(Camera geometry data)
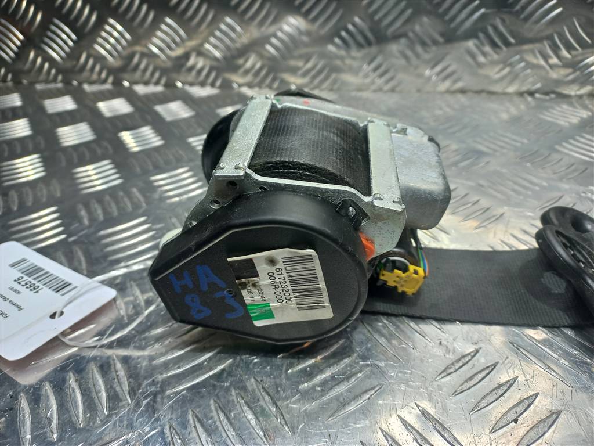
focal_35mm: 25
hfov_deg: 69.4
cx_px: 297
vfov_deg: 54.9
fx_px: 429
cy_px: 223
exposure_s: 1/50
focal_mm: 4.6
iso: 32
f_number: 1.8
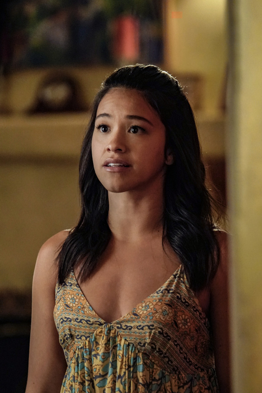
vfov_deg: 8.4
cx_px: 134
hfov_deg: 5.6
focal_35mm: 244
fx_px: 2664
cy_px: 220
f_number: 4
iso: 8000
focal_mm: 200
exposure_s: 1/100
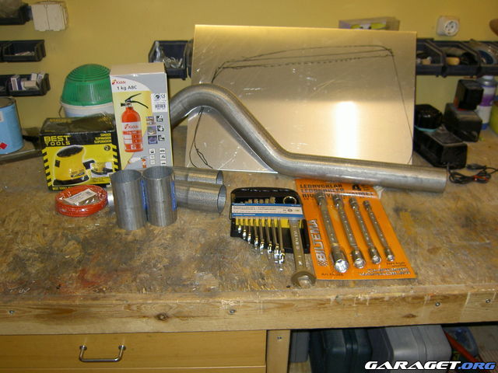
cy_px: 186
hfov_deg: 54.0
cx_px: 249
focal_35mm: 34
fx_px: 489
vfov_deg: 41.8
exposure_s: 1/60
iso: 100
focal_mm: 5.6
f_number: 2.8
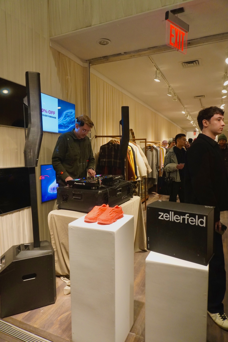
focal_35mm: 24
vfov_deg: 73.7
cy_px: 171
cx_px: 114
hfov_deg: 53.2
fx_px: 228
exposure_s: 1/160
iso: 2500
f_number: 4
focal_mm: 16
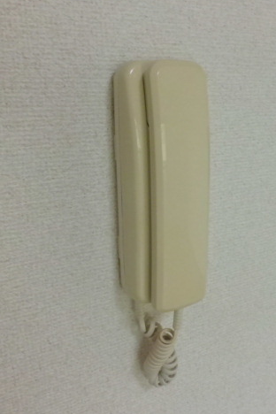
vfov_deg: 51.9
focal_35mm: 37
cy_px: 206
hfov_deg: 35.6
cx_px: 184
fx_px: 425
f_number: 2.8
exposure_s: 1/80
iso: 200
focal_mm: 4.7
* * *
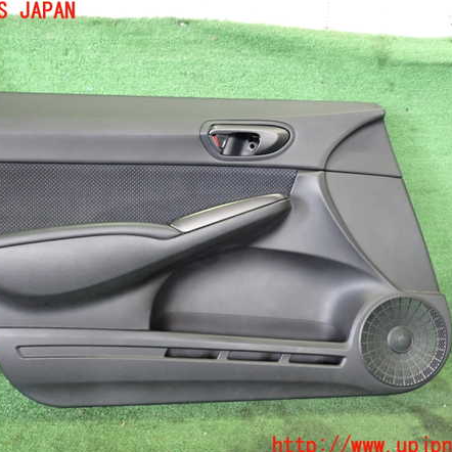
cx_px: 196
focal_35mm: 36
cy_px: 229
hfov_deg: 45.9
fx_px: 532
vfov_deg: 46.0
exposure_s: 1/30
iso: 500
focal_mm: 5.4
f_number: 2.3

GOAL OF THE EXERCISE: All lines above from the line with "hfov_deg: 35.6" through the line with "focal_mm: 4.7", both included, are to be set down exactly, with nothing else.

ANSWER FOR THIS EXERCISE:
hfov_deg: 35.6
cx_px: 184
fx_px: 425
f_number: 2.8
exposure_s: 1/80
iso: 200
focal_mm: 4.7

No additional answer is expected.